Fairly consistently, since about 1985, I’ve kept a journal. Well, I write in them. I write the stuff that happens to me in them, the stuff happening in and around me. It’s cathartic in one sense, having the cleansing effect of affecting a greater “soulishness” about the way I live and relate to my world. The visceral feel of pen on paper gives an immediate reminder of my mortality and the deeply sensory way God moves in us.
These days, however, I do most of my “writing” on computer and my pen is rusty, dulled through inactivity. It has sat, bored and undemanding, awaiting my return to saner pastures where the literary stream of consciousness I call writing gives voice once more to the complex confines of my inner circus. It is a life that always needs the light of day to prevent it from becoming just another cavernous, uninteresting drone of pedantic inactivity. Still, it acts as worthy opponent to any temptation toward self-aggrandizement. Try reading, honestly, your journalistic exploits twenty years after the fact and one is speedily confronted with the fact that the same shit I dealt with then is pretty much the same now, only with a few added layers of sophistication. This probably makes them more insidious since it is a common reality among us all to live out our lives, more or less, as the same person from start to finish. Our dissatisfaction with this reality dwells in kahoots with God’s unending desire to find us. The result is what we commonly call spiritual formation.
This morning’s exercise in stretching my spiritual muscles comes in the form of a feisty, deeply intelligent nun, sister Alice St. Hilaire. She is my friend, a fellow Ignatian and my spiritual director. If anyone can see through my often blinding hypocrisy it’s sister Alice. I have come to depend on this valuable insight lovingly offered. This is most likely because I live in a pretty consistent fog; a mushy, grey pudding of sleepy ambiguity and lack of focus all peppered liberally with self-doubt. There are always questions – so many questions, all of which become annoyingly absent the moment I sit down to sip tea and share God-talk with sister Alice.
She is never bothered by what bothers me. Am I to be intrigued or insulted by this? To be sure, it can be disconcerting whenever someone hears the most vulnerable bits of our lives and offers back ne’er a blink.
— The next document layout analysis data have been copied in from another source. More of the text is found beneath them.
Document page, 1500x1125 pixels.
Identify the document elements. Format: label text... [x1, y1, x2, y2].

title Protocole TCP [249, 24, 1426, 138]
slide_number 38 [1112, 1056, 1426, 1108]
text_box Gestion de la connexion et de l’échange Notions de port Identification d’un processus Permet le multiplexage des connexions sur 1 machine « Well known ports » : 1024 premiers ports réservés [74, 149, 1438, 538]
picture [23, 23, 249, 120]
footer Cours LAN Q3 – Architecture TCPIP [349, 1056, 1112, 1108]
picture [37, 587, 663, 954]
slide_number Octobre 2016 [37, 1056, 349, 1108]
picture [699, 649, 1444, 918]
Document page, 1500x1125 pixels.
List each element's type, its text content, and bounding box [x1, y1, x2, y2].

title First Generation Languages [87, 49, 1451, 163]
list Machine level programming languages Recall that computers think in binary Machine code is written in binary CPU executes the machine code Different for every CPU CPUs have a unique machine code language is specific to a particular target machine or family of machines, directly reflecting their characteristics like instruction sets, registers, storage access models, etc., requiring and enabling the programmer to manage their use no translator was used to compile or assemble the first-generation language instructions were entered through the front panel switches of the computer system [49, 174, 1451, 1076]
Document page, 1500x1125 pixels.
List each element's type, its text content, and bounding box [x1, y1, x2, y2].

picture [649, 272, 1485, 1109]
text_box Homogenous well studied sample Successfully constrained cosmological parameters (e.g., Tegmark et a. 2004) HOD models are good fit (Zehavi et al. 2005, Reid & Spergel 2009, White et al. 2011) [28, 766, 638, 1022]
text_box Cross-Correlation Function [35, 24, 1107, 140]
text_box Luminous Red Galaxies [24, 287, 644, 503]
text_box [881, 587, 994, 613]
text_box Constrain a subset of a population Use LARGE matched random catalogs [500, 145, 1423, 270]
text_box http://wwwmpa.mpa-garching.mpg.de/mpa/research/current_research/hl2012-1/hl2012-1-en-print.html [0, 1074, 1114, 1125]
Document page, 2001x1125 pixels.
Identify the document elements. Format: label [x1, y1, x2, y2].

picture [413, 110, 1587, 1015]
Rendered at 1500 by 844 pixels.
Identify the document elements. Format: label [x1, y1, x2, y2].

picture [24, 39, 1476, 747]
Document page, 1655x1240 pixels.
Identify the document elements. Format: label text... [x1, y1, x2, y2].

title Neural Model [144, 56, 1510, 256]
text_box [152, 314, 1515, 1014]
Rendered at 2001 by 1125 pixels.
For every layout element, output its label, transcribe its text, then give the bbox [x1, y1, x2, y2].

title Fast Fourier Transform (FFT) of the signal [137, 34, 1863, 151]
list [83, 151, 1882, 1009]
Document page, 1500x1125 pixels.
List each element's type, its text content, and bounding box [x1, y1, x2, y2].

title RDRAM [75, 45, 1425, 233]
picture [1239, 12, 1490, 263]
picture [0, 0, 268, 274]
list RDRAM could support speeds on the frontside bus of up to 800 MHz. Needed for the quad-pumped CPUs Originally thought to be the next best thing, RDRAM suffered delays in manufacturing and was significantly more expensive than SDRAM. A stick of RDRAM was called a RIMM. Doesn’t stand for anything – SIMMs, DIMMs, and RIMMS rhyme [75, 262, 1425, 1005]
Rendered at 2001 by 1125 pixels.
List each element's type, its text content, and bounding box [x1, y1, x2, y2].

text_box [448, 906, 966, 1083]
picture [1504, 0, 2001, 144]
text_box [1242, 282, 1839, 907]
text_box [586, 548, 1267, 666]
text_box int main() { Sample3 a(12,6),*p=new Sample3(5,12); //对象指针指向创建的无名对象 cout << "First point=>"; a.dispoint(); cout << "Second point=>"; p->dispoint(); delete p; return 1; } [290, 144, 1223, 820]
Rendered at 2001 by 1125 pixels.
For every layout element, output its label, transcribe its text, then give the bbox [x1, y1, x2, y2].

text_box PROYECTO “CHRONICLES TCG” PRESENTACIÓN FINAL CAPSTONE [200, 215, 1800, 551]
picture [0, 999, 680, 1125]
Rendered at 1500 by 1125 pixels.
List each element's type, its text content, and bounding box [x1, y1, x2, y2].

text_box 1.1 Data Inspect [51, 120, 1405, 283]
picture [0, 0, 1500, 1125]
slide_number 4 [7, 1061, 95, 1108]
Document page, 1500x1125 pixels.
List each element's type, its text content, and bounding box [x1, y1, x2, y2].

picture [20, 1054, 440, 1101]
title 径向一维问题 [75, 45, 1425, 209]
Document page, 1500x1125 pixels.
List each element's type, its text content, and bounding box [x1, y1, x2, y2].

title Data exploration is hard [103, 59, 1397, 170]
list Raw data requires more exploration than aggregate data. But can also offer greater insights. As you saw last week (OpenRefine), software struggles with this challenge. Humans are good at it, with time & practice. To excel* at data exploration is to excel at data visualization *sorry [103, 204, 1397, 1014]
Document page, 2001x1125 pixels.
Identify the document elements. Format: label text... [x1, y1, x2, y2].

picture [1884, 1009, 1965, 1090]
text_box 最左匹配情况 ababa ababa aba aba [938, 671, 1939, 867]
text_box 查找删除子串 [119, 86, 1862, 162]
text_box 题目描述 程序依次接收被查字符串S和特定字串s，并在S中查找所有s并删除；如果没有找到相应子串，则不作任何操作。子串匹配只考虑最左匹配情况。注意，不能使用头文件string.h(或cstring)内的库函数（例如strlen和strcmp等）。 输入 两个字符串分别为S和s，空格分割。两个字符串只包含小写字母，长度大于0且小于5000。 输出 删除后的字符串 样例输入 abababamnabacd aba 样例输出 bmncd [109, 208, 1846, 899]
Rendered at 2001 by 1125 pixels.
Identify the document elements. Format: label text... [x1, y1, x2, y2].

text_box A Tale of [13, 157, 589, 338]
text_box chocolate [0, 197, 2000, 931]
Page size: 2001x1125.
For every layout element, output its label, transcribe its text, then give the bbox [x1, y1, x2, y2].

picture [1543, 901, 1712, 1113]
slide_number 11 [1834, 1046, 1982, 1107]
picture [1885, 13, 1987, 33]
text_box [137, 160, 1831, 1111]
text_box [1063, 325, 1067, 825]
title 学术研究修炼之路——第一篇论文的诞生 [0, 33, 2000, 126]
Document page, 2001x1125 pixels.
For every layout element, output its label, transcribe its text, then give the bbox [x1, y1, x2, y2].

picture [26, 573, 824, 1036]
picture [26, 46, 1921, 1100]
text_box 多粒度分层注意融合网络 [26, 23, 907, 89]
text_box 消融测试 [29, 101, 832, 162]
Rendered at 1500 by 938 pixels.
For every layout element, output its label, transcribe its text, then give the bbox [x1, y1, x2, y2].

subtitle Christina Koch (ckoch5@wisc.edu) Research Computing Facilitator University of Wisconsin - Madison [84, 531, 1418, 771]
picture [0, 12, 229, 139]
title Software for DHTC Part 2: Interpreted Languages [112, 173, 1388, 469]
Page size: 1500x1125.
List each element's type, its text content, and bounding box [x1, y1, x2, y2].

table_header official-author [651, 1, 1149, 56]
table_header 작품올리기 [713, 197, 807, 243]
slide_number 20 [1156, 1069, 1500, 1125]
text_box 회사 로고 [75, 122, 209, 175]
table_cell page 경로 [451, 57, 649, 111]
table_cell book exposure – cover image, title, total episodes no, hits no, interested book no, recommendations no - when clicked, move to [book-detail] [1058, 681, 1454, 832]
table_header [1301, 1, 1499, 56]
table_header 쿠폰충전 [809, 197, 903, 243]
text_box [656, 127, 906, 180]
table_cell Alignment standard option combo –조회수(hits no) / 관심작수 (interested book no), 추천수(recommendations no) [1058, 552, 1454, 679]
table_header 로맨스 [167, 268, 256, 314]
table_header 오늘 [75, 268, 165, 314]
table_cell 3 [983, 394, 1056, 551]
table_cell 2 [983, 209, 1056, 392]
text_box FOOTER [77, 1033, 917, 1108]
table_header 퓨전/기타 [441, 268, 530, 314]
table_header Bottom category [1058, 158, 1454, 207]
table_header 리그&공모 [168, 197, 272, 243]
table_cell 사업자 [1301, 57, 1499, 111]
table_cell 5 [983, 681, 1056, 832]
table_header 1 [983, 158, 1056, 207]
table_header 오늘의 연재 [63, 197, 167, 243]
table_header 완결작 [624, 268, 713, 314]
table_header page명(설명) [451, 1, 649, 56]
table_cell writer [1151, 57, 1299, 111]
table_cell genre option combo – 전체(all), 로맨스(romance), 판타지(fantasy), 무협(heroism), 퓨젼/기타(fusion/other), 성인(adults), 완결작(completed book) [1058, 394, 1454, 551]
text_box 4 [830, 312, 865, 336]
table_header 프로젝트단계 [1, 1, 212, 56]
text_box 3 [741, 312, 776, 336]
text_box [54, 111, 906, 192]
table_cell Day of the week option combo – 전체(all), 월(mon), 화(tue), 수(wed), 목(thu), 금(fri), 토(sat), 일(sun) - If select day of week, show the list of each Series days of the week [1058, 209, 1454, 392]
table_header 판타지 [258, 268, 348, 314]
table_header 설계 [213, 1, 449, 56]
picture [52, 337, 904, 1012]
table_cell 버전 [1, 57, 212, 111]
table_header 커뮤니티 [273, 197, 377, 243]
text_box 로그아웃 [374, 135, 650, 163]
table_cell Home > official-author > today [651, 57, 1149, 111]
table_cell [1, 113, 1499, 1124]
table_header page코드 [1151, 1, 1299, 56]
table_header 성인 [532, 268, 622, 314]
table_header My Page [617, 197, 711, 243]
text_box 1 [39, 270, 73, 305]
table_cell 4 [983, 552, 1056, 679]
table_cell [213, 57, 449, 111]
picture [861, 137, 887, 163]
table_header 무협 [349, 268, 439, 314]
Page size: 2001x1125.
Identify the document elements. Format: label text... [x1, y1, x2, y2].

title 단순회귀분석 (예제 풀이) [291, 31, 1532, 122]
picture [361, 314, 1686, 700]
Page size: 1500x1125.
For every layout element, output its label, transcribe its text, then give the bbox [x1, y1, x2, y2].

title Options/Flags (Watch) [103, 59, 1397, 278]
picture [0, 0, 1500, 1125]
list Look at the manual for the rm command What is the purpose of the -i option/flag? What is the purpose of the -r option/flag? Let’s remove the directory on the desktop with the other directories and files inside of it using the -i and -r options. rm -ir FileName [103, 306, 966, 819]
It’s as though she is thinking, “alright, is that it, then? You’re all worked up about that?” A good spiritual director is one who listens to the story behind the story, ably stripping away the layers of our experience like Shrek’s onion. “Ogres have layers” he quips. If he only knew! They are adept at sensing where God might be in our unfolding narrative and never seem to be in a hurry to suggest broad, sweeping changes that might make things all better.
If I didn’t already have at least some rudimentary awakening to the things of God, such mental vapidity would seem cruelly disappointing. Of this one thing I am certain, God does not intrude upon our journey to provide certainty and a laundry list of perfectly satisfactory answers to all our queries. Countless souls, significantly greater than myself have discovered this long before me, Job being chief among them. If Job’s experience can be considered normative in any contemporary sense, we should take away the abiding idea that God does not exist to provide us with answers. Instead, God gives us better questions.
Every time I step into sister Alice’s quaint living room, the presence of God is thick in the place, literally dripping from the walls and windows and oozing out of the carpet. It smells faintly of whatever modest breakfast was consumed earlier and bears the years of humble struggle to survive in Yakima’s tough downtown, providing shards of light in the darkness there. Where my family and I dwell comfortably in “suburgatory” (thank you ABC) in our multi-bedroom home with our multi-vehicle mobility, she chooses to live in a quiet, unobtrusive peace in the midst of the despairing milieu of Yakima’s poor and destitute.
Sister Alice is fond of saying that the ways by which God has revealed Godself to me becomes who I am and paves the way for whatever may be next. If she is any indication of the ramifications of this statement, then I need to make the journey from pen to tea and back again. It is a trip exponentially greater than the sum of the miles involved. It is a foray into the heart of God.
2 thoughts on “From pen to tea and back again”
You’ve made me like Sister Alice and I don’t even know her! Nice post
As a struggling neophyte in the hallowed realms of SD (I’m in-training at the mo), I can’t help but yearn for a Directee as deft as Rob. Sr. Alice, you are blessed to be a blessing. My dream is to have such languid forays into the God-heart with a willing soul. It seems the post Rob writes about dry spells in writing also occur in spiritual pursuits. The desert has been my home for many years, and it seems God meets us there, inevitably and faithfully.